== WORK REQUEST ==
Render every line of text in the listing below as a JSON list of strings, one string per line and no blank lines. Leave the pictures out of the answer.

== RECORDS TO USE ==
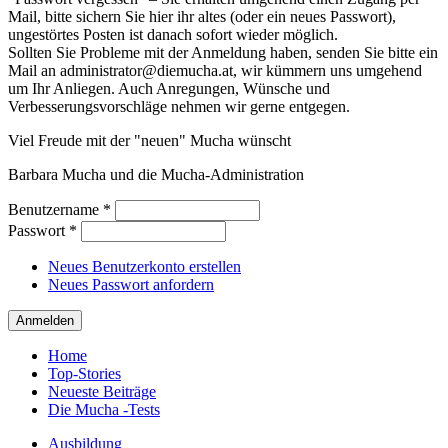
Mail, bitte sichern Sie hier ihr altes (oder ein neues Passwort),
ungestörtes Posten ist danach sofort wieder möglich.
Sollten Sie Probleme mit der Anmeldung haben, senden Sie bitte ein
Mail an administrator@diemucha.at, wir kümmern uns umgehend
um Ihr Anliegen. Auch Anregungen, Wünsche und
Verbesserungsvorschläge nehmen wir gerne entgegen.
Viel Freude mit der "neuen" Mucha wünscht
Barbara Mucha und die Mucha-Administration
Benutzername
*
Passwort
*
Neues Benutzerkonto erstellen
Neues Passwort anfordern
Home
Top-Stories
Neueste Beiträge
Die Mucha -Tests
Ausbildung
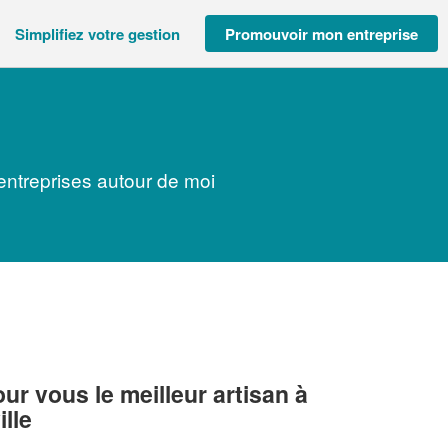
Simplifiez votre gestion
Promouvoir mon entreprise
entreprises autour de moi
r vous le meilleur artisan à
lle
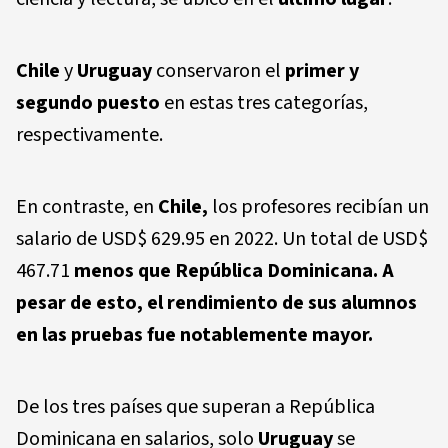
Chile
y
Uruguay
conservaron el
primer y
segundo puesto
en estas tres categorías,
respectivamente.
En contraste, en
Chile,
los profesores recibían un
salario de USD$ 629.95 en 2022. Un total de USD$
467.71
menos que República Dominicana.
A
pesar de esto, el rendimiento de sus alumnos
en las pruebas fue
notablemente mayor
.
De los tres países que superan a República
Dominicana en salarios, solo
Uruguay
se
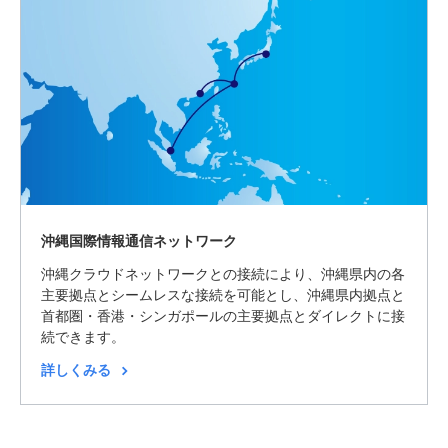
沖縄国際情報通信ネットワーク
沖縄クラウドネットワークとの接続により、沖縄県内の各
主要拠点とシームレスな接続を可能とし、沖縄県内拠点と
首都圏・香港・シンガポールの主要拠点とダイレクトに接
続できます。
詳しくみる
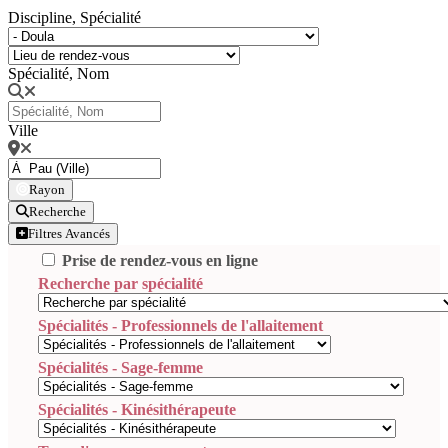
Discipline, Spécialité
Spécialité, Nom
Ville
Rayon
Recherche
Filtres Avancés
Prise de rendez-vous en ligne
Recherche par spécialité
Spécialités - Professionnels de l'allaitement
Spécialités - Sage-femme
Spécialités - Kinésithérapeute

== OUTPUT BELOW ==
[
  "Mail, bitte sichern Sie hier ihr altes (oder ein neues Passwort),",
  "ungestörtes Posten ist danach sofort wieder möglich.",
  "Sollten Sie Probleme mit der Anmeldung haben, senden Sie bitte ein",
  "Mail an administrator@diemucha.at, wir kümmern uns umgehend",
  "um Ihr Anliegen. Auch Anregungen, Wünsche und",
  "Verbesserungsvorschläge nehmen wir gerne entgegen.",
  "Viel Freude mit der \"neuen\" Mucha wünscht",
  "Barbara Mucha und die Mucha-Administration",
  "Benutzername",
  "*",
  "Passwort",
  "*",
  "Neues Benutzerkonto erstellen",
  "Neues Passwort anfordern",
  "Home",
  "Top-Stories",
  "Neueste Beiträge",
  "Die Mucha -Tests",
  "Ausbildung",
  "Simplifiez votre gestion",
  "Promouvoir mon entreprise",
  "entreprises autour de moi",
  "r vous le meilleur artisan à",
  "lle",
  "Chile",
  "y",
  "Uruguay",
  "conservaron el",
  "primer y",
  "segundo puesto",
  "en estas tres categorías,",
  "respectivamente.",
  "En contraste, en",
  "Chile,",
  "los profesores recibían un",
  "salario de USD$ 629.95 en 2022. Un total de USD$",
  "467.71",
  "menos que República Dominicana.",
  "A",
  "pesar de esto, el rendimiento de sus alumnos",
  "en las pruebas fue",
  "notablemente mayor",
  ".",
  "De los tres países que superan a República",
  "Dominicana en salarios, solo",
  "Uruguay",
  "se",
  "沖縄国際情報通信ネットワーク",
  "沖縄クラウドネットワークとの接続により、沖縄県内の各",
  "主要拠点とシームレスな接続を可能とし、沖縄県内拠点と",
  "首都圏・香港・シンガポールの主要拠点とダイレクトに接",
  "続できます。",
  "詳しくみる",
  "Discipline, Spécialité",
  "Spécialité, Nom",
  "Ville",
  "Rayon",
  "Recherche",
  "Filtres Avancés",
  "Prise de rendez-vous en ligne",
  "Recherche par spécialité",
  "Spécialités - Professionnels de l'allaitement",
  "Spécialités - Sage-femme",
  "Spécialités - Kinésithérapeute"
]